Control of Scanners:

-P <dir> - Specifies a plugin directory

Default dirs include /usr/local/lib/bulk_extractor /usr/lib/bulk_extractor and

BE_PATH environment variable

-e <scanner> enables <scanner> -- -e all enables all

-x <scanner> disable <scanner> -- -x all disables all

-E <scanner> - turn off all scanners except <scanner>

(Same as -x all -e <scanner>)

note: -e, -x and -E commands are executed in order

e.g.: ’-E gzip -e facebook’ runs only gzip and facebook

-S name=value - sets a bulk extractor option name to be value

Settable Options (and their defaults):

-S work_start_work_end=YES Record work start and end of each scanner in report.xml file ()

-S enable_histograms=YES Disable generation of histograms ()

-S debug_histogram_malloc_fail_frequency=0 Set >0 to make histogram maker fail with memory allocations ()

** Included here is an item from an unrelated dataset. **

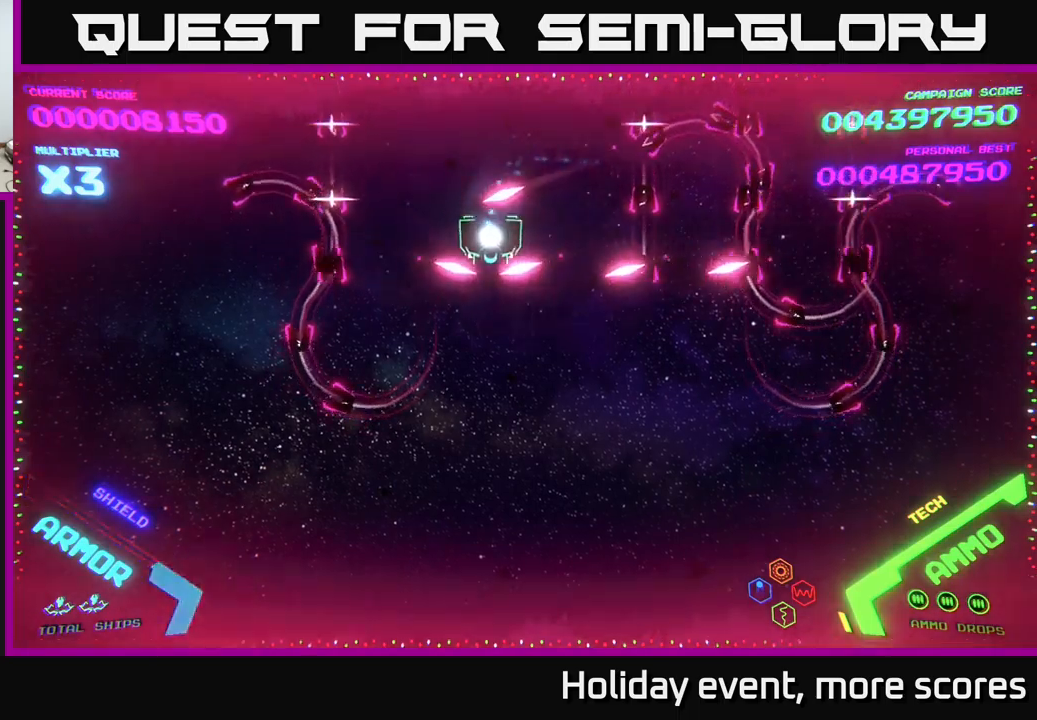
{"buttons": [], "left_stick": "down", "right_stick": "center", "events": []}
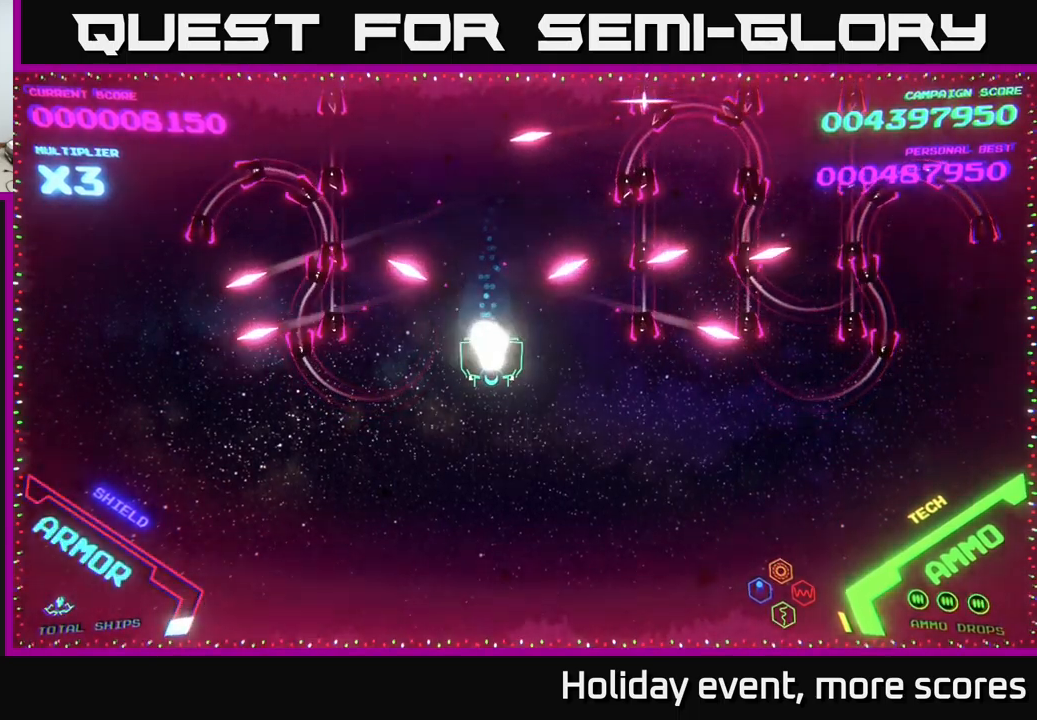
{"buttons": [], "left_stick": "down", "right_stick": "center", "events": [[84, "left_stick", "down-right"], [317, "left_stick", "down"]]}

-S hash_alg=md5 Specifies hash algorithm to be used for all hash calculations ()

-S dup_data_alerts=NO Notify when duplicate data is not processed ()

-S write_feature_files=YES Write features to flat files ()

-S write_feature_sqlite3=NO Write feature files to report.sqlite3 ()

-S report_read_errors=YES Report read errors ()

-S ssn_mode=0 0=Normal; 1=No ‘SSN’ required; 2=No dashes required (accts)

-S min_phone_digits=6 Min. digits required in a phone (accts)

-S carve_net_memory=NO Carve network memory structures (net)

-S word_min=6 Minimum word size (wordlist)

-S word_max=14 Maximum word size (wordlist)

-S max_word_outfile_size=100000000 Maximum size of the words output file (wordlist)

-S wordlist_use_flatfiles=NO Override SQL settings and use flatfiles for wordlist (wordlist)

-S hashdb_mode=none Operational mode [none|import|scan]

none - The scanner is active but performs no action.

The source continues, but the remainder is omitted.